Kenaikan harga cabai yang melonjak drastis menjadi sorotan utama jelang akhir tahun, berikut daftar harga cabai setelah alami kenaikan!

Cabai Menjadi Sorotan Pertama Dalam Kenaikan Harga Sembako Jelang Akhir Tahun
Ilustrasi Cabai Gambar : ANTARA FOTO/Yulius Satria Wijaya

Cahaya.co - Dalam waktu jelang penghujung akhir tahun harga sembako kian melonjak tinggi, Harga pangan di pasar tradisional kompak bikin 'dompet emak-emak bokek' pada awal pekan ini. Harga cabai, minyak goreng, telur ayam, bawang merah semakin mahal hari ini. Salah satu yang paling disoroti adalah harga cabai.

Harga cabai kian melonjak tinggi di pasaran sejak awal Desember 2021. Melansir Pusat Informasi Harga Pangan Strategis Nasional (PIHPS), secara rata-rata, harga cabai rawit merah per Kamis (16/12) naik 2,61 persen menjadi Rp86.500 per kg secara nasional.

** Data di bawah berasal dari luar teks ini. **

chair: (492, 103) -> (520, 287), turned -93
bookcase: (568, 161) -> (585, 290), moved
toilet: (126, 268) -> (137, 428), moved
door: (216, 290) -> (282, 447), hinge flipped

Bila dibedah berdasarkan daerah, terpantau harga cabai rawit merah termahal ada pada Provinsi Maluku Utara seharga Rp 165 ribu per Kg. Lalu diikuti Provinsi Maluku dengan harga Rp153.750 per Kg.

Tak hanya cabai rawit merah, kenaikan juga terjadi pada cabai rawit hijau yang makin mahal Rp400 per Kg atau naik 0,7 persen menjadi Rp57.400 secara nasional.

Sedangkan untuk cabai merah besar harga menetap di Rp50.850 per Kg. Di sisi lain, cabai merah keriting turun Rp250 menjadi Rp53.500 per Kg.

Kenaikan harga juga terjadi pada komoditas lain seperti minyak goreng curah yang naik 0,55 persen atau Rp100 menjadi Rp18.150 per Kg. Sedangkan minyak goreng bermerek I naik Rp50 atau 0,25 persen menjadi Rp20.050 per Kg.

Kemudian, untuk bawang putih ukuran sedang naik harga Rp50 per Kg atau 0,17 persen menjadi Rp29.350 per Kg. Sementara itu, harga daging ayam ras segar terpantau naik 0,14 persen atau Rp50 menjadi Rp35.750 per Kg. Sejalan dengan itu, telur ayam ras segar lebih mahal Rp 250 per Kg menjadi Rp26.200 per Kg. Namun, untuk gula pasir lokal dan premium, beras kualitas medium I dan II, serta beras kualitas bawah I dan II, harga terpantau menetap.

Selain itu, minyak goreng kemasan bermerk 2 ikut naik Rp300 per kg atau 1,58 persen menjadi Rp19.300 per kg. Tak hanya yang kemasan, minyak goreng curah pun naik Rp100 per kg atau 0,56 persen menjadi Rp17.900 per kg.